Getting fatal out of memory errors because we are managing memory too well
We got a serious situation on one of our test cases. We put the system through a lot, pushing it to the breaking point and beyond. And it worked, in fact, it worked beautifully. Up until the point that we started to use too many resources and crashed. While normally that would be expected, it really bugged us, we had provisions in place to protect us against that. Bulkheads were supposed to be blocked, operations rolled back, etc. We were supposed to react properly, reduce costs of operations, prefer being up to being fast, the works.
That did not happen. From the outside, what happened is that we go to the point where we would trigger the “sky about the fall, let’s conserve everything we can”, but we didn’t see the reaction that we expected from the system. Oh, we were started to use a lot less resources, but the resources that we weren’t using? They weren’t going back to the OS, they were still held.
It’s easiest to talk about memory in this regard. We hold buffers in place to handle requests, and in order to avoid fragmentation, we typically make them large buffers, that are resident on the large object heap.
When RavenDB detects that there is a low memory situation, it starts to scale back. It releases any held buffers, completes ongoing works and starts working on much smaller batches, etc. We saw that behavior, and we certainly saw the slow down as RavenDB was willing to take less upon itself. But what we didn’t see is the actual release of resources as a result of this behavior.

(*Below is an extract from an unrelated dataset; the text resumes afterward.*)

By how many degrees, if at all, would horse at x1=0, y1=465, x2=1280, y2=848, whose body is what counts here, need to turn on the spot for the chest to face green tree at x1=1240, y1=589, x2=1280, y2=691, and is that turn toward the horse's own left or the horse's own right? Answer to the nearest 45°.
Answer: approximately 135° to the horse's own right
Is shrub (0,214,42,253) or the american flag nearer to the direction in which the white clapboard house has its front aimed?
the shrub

And as it turned out, that was because we were too good about managing ourselves. A large part of the design of RavenDB 4.0 was around reducing the cost of garbage collections by reducing allocations as much as possible. This means that we are running very few GCs. In fact, GC Gen 2 collections are rare on our environment. However, we need these Gen 2 collections to be able to clean up stuff that is in the finalizer queue. In fact, we typically need two such runs before the GC can be certain that the memory is not in use and actually collect it.

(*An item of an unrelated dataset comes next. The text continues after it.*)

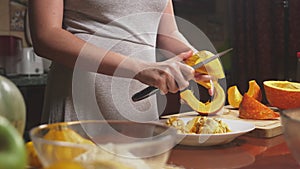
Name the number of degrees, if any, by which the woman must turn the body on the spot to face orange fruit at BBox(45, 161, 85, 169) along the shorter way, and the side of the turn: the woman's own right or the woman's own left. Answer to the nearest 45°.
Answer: approximately 45° to the woman's own right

In this particular situation, we were careful to code so we will get very few GC collections running, and that led us to crash because we would run out of resources before the GC could realize that we are actually not really using them at this point.

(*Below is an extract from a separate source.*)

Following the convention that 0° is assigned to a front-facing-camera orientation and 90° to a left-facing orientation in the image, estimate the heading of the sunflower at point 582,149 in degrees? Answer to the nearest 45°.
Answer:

The solution, by the way, was to change the way we respond to low memory conditions. We’ll be less good about keeping all the memory around and if it isn’t being used, we’ll start discarding it a lot sooner, so the GC has better chance to actually realize that is isn’t being used and recover the memory. An instead of throwing the buffers away all at once when we have low memory and hope that the GC will be fast enough in collecting them, we’ll keep them around and reuse them, avoiding the additional allocations that processing more requests would have required.
Since the GC isn’t likely to be able to actually free them in time, we aren’t affecting the total memory consumed in this scenario but are able to reduce allocations by serving the buffers that are already allocated. This two actions, being less rigorous about policing our memory and not freeing things when we get low memory are confusingly enough to get both reduce the chance of getting into low memory and reduce the chance of actually using too much memory in such a case.